Appomattox Manor is a former plantation house in Hopewell, Virginia, United States. It is best known as the Union headquarters during the Siege of Petersburg in 1864–65.

The restored c. 1751 manor house on a bluff overlooking the confluence of the James River and Appomattox River, and the grounds are managed by the National Park Service. The museum there, Grant's Headquarters at City Point Museum, is a unit of the Petersburg National Battlefield Park.

== Before the war ==
The Eppes family home was a century old by the time Union forces occupied the site in 1864. It had been built on a large tract of land acquired by Captain Francis Eppes in 1635 and by the time of the American Civil War it was the center of a plantation covering more than 2,300 acres (9.3 km^{2}).

== The war years ==
In 1861 Appomattox Plantation was owned by Dr. Richard Eppes. Though he owned three plantations and nearly 130 slaves, Dr. Eppes was not a strong secessionist. Yet when Virginia cast her lot with the South he took up arms by joining a local cavalry unit. He soon left the army to become a contract surgeon at a Confederate hospital in Petersburg. The Eppes family remained at their home until 1862 when the arrival of Union gunboats on the James River forced them to flee their home for the safety of Petersburg. Soon thereafter nearly all of their slaves left with those Union forces. When the war came to Petersburg two years later Mrs. Eppes and the children fled again, this time to her mother's home in Philadelphia, Pennsylvania.

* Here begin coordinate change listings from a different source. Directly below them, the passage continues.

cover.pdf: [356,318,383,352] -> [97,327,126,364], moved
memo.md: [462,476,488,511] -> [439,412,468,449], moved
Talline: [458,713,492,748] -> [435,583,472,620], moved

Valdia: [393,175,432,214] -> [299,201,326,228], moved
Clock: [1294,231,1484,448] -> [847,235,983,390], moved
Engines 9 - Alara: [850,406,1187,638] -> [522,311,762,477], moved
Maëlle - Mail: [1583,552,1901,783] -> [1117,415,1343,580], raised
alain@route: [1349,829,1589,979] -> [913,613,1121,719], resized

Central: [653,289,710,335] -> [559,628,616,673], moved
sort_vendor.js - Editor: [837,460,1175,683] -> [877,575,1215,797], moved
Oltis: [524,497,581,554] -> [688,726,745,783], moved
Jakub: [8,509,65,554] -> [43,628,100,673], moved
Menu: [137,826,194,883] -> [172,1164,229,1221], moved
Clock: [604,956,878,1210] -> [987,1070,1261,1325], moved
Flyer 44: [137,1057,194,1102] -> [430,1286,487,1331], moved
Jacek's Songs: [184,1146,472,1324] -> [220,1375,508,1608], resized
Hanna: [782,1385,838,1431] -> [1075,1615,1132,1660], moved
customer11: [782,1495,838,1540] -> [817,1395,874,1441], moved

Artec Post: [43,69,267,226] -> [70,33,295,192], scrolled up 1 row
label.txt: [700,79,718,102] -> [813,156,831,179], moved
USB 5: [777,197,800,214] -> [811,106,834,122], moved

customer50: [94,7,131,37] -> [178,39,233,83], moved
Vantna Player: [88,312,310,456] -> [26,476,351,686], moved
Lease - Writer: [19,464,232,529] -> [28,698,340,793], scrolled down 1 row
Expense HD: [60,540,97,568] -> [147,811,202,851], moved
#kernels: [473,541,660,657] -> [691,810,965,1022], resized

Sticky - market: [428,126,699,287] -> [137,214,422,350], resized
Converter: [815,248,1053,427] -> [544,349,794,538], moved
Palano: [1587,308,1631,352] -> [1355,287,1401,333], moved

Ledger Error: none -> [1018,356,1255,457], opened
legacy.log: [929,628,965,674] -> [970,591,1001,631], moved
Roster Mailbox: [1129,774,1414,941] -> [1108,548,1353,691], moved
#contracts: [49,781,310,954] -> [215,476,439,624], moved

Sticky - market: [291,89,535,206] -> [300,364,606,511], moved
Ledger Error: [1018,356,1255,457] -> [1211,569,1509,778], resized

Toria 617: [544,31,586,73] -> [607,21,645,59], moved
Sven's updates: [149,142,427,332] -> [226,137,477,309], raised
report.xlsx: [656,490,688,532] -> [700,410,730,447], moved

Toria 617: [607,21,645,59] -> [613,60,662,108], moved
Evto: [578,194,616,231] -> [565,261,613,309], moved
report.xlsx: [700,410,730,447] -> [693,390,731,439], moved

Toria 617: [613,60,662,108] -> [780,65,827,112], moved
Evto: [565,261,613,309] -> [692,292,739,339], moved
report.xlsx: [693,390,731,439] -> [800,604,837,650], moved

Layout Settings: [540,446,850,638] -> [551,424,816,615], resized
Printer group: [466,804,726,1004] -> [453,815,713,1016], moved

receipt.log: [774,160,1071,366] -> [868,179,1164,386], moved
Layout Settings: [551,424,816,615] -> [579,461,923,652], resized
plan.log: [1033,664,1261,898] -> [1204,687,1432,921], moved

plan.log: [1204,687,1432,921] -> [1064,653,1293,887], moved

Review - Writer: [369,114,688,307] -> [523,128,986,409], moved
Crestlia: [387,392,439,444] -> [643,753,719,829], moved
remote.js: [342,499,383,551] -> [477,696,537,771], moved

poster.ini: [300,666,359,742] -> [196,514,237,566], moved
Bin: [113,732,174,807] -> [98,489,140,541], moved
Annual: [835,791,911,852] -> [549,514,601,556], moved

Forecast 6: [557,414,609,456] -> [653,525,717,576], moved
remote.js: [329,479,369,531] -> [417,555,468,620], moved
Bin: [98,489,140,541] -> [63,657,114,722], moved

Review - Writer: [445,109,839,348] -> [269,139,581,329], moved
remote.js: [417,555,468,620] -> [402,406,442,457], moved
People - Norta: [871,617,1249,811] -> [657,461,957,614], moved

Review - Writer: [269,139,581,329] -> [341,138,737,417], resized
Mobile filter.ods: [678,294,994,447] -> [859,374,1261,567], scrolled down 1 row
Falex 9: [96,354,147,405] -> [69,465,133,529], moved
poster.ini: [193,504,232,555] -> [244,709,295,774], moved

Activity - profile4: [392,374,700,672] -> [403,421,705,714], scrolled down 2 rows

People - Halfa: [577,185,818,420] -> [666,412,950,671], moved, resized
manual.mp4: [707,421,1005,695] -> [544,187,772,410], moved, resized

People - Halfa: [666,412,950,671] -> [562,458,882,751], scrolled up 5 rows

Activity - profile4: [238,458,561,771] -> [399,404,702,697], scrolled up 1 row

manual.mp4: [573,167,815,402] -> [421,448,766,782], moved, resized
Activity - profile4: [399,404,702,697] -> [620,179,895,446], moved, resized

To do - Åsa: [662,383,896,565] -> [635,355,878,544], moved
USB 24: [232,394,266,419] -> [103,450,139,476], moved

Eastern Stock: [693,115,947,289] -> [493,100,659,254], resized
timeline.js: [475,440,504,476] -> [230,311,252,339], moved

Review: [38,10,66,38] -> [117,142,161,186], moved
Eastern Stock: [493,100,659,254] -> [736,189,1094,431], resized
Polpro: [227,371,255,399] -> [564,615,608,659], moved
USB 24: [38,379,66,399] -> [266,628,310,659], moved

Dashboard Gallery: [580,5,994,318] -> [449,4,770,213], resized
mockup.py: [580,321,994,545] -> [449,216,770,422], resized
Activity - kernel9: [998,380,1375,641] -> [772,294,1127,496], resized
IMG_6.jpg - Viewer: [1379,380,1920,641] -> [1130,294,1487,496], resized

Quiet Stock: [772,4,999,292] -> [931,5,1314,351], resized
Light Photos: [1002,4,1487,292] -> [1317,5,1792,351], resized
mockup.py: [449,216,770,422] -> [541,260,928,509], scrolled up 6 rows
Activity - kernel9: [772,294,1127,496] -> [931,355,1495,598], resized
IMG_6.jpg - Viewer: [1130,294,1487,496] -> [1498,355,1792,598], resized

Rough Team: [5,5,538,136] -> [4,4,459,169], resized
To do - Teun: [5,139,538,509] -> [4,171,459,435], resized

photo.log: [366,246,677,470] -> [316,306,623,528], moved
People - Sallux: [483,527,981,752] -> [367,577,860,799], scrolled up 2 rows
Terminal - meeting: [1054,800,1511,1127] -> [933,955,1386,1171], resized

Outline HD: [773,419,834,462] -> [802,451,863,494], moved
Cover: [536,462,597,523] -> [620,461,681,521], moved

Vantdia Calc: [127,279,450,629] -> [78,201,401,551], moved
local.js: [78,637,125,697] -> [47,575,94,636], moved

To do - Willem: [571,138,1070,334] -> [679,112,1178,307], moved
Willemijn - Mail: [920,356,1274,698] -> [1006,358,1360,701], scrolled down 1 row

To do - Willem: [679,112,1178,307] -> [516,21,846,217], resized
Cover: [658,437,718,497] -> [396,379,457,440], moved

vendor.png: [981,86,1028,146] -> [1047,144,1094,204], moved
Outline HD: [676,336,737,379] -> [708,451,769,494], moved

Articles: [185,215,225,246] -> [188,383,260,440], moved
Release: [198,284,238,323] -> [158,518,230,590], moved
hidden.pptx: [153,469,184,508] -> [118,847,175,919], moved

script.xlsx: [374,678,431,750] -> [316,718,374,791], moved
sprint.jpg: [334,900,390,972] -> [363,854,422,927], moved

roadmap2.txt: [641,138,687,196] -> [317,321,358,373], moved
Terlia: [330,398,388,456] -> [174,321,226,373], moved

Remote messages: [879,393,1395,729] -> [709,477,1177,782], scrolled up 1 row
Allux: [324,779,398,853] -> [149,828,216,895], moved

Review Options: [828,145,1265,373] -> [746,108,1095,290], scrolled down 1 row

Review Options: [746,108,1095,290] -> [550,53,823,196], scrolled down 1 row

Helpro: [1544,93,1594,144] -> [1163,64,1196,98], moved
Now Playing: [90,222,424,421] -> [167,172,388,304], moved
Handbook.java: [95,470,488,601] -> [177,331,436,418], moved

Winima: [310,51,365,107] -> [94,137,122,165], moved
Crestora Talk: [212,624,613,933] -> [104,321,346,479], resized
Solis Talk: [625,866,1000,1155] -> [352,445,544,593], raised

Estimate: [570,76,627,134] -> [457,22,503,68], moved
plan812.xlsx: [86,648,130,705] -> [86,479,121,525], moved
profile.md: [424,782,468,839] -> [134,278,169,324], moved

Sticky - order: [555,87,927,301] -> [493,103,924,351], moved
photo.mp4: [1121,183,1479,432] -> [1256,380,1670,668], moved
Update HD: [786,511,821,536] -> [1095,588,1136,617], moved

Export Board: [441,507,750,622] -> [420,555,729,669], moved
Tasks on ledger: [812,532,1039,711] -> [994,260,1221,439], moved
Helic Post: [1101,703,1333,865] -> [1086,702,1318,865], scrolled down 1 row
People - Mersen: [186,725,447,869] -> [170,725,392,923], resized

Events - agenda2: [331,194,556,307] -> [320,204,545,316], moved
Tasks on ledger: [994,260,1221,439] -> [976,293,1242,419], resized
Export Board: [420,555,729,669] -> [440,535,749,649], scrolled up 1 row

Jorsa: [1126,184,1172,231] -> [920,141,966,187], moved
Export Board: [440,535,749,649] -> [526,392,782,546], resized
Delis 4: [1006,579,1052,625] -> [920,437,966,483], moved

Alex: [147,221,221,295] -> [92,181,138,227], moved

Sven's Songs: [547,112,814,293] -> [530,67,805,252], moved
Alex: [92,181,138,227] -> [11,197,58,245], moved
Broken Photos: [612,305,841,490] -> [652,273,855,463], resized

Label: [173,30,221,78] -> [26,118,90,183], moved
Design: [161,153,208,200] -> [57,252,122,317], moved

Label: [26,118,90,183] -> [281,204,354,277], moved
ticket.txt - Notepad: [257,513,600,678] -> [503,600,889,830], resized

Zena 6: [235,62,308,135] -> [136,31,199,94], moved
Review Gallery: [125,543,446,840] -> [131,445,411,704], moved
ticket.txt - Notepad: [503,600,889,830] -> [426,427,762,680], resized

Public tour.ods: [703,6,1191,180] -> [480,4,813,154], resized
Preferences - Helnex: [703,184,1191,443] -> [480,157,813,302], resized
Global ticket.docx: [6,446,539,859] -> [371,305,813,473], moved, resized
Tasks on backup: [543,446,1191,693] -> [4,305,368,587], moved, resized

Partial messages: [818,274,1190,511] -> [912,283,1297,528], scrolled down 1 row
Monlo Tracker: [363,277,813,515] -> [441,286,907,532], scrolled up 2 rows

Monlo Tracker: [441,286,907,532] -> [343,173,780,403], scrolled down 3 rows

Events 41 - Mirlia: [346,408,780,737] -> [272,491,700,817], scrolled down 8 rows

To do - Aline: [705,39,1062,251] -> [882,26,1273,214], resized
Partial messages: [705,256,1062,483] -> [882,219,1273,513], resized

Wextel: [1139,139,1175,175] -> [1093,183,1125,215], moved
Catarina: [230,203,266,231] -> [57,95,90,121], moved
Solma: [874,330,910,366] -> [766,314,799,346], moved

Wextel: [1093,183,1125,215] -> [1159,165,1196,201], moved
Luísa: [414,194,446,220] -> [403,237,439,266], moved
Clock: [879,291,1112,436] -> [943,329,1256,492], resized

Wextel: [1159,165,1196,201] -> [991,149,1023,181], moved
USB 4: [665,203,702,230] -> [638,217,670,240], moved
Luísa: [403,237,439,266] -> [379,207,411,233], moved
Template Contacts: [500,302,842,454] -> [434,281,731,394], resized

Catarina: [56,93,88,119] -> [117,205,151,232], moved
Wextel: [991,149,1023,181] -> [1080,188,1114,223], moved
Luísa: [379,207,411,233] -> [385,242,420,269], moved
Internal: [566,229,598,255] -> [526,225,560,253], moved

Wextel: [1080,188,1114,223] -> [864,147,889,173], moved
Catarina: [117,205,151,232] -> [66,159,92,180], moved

Appomattox Plantation was used as the offices of U.S. Quartermaster Rufus Ingalls and his staff during the siege. City Point was a port on the James River. During the last years of the Civil War, from the port there, the City Point Railroad was used to support the Union forces during the Siege of Petersburg 1864–65. The successful capture of Petersburg and its network of railroads was the key to the fall of the Confederate capital city of Richmond, ending the war less than a week later.

After the surrender, when Dr. Eppes returned he found his house in near ruin and his plantation nearly destroyed. Not until March 1866 with the last Union regiments gone and the property back in his name did his wife and children return home to pick up the pieces and start anew.

It was listed on the National Register of Historic Places in 1969. The manor house and surrounding land was donated to the National Park Service by the Eppes family. It is located in the City Point Historic District.